China Protester Forcibly Admitted to Psychiatric Hospital

China Protester Forcibly Admitted to Psychiatric Hospital
Reuters
1/21/2006
Updated:
1/21/2006

BEIJING - A woman who protested against forced evictions in Shanghai, China’s rapidly modernising commercial hub, has been forcibly admitted to a psychiatric hospital, a New York-based rights group said.

Another Chinese who irked the authorities, a man arrested when he tried to mourn purged Communist Party chief Zhao Ziyang, has lost an appeal against his three-year sentence, said the group, Human Rights in China, in a statement seen on Saturday.

Liu Xinjuan was taken, bound and gagged, to a psychiatric hospital after being detained by police when she met other petitioners on Jan. 16 in a Shanghai park, the report said.

When her son visited her at the hospital he found her covered in bruises and wounds, her left hand immobilised by injury, it added.

Another U.S.-based monitoring group, Human Rights Watch, says Chinese police psychiatrists often apply the label “litigation mania” to people who persistently lodge petitions or complaints with the authorities about persecution.

Liu, a long-time petitioner on land and relocation issues, had already been forcibly admitted for psychiatric treatment in 2003 and subjected to brutal abuse, as well as being held for a time in criminal detention, the HRIC report said.

It said she and the group she was meeting last week had planned to go to a session of the Shanghai People’s Congress.

As China’s booming cities scramble to modernise, clearing older homes to make room for new skyscrapers, shopping complexes and apartment blocks, forced evictions have become commonplace.

The practice has spawned much local discontent, playing a role in many of the 74,000 protests that took place in China in 2004, according to government figures.

Xu Zhengqing, who was arrested last year after trying to mark Zhao’s death, has lost his appeal against a three-year prison sentence for disrupting public order, HRIC said.

Zhao Ziyang, purged as party chief in 1989 after he opposed the army crackdown on the Tiananmen pro-democracy protests, died in January 2005 after 15 years of house arrest.

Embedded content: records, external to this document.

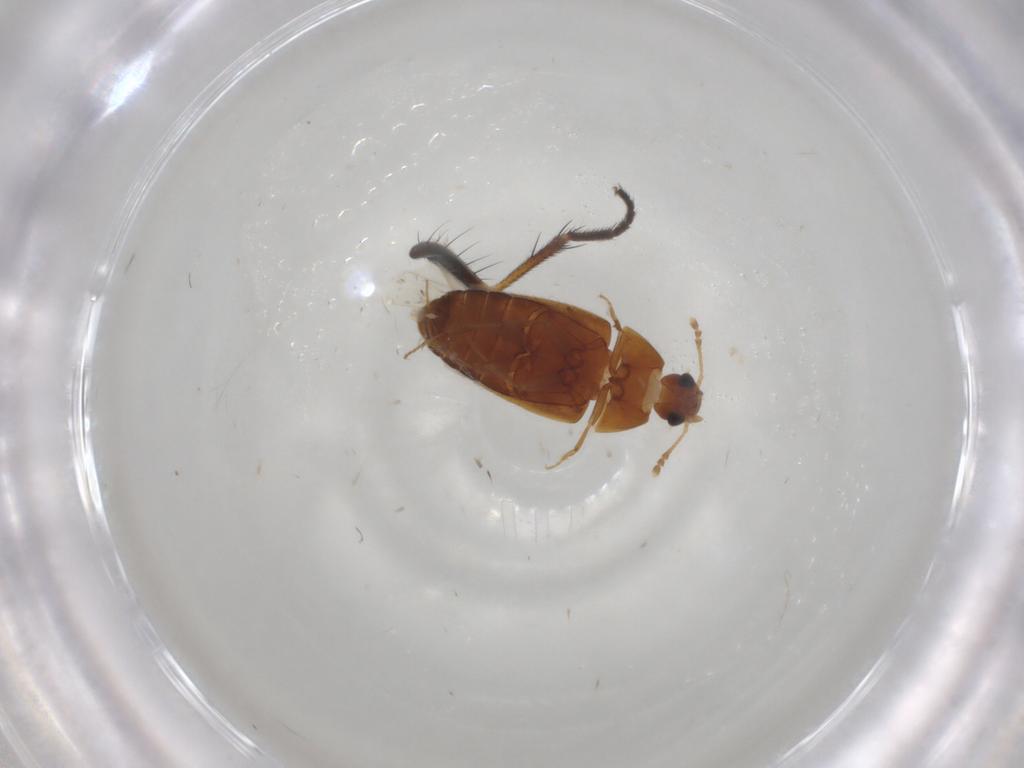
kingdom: Animalia
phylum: Arthropoda
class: Insecta
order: Coleoptera
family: Mycetophagidae
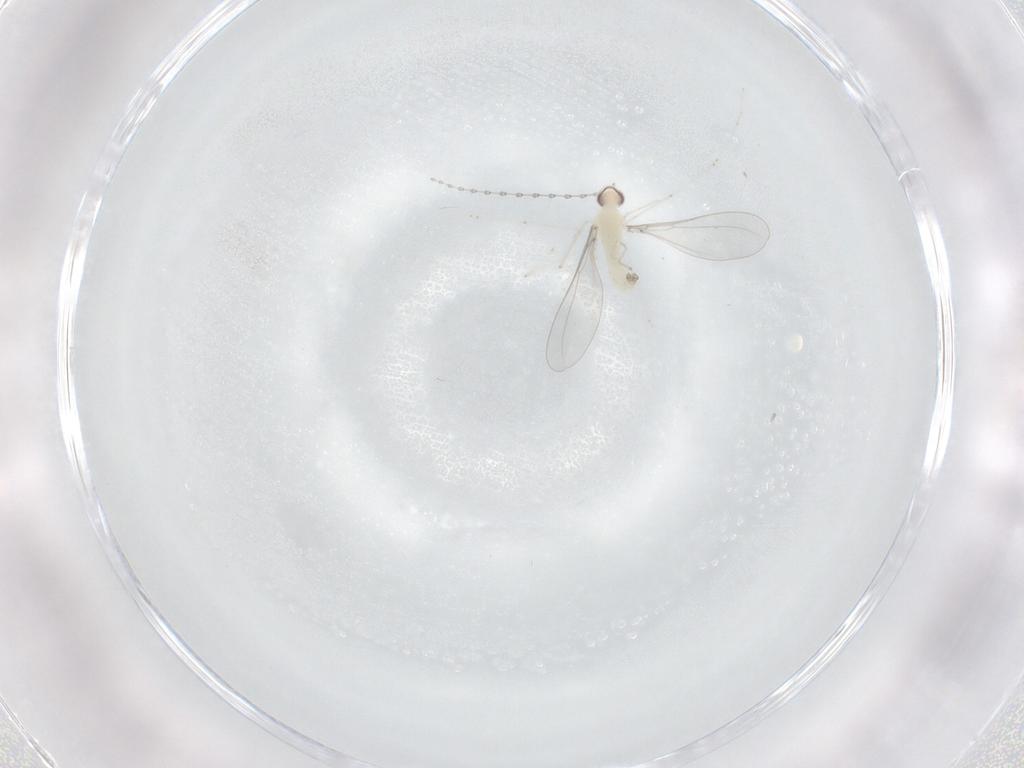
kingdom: Animalia
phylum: Arthropoda
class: Insecta
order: Diptera
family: Cecidomyiidae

Xu travelled from Shanghai to the capital in a group of 22 to mourn him, only to be intercepted by police and sent back. Xu was beaten after he asked police: “What is the crime in mourning Zhao Ziyang?”, an earlier HRIC report said.

Convicted of causing disorder on a public bus and later on a train while being escorted by police back to Shanghai, Xu was originally sentenced late last year.

More than 100 supporters turned up outside the courthouse for the appeal hearing, the group said.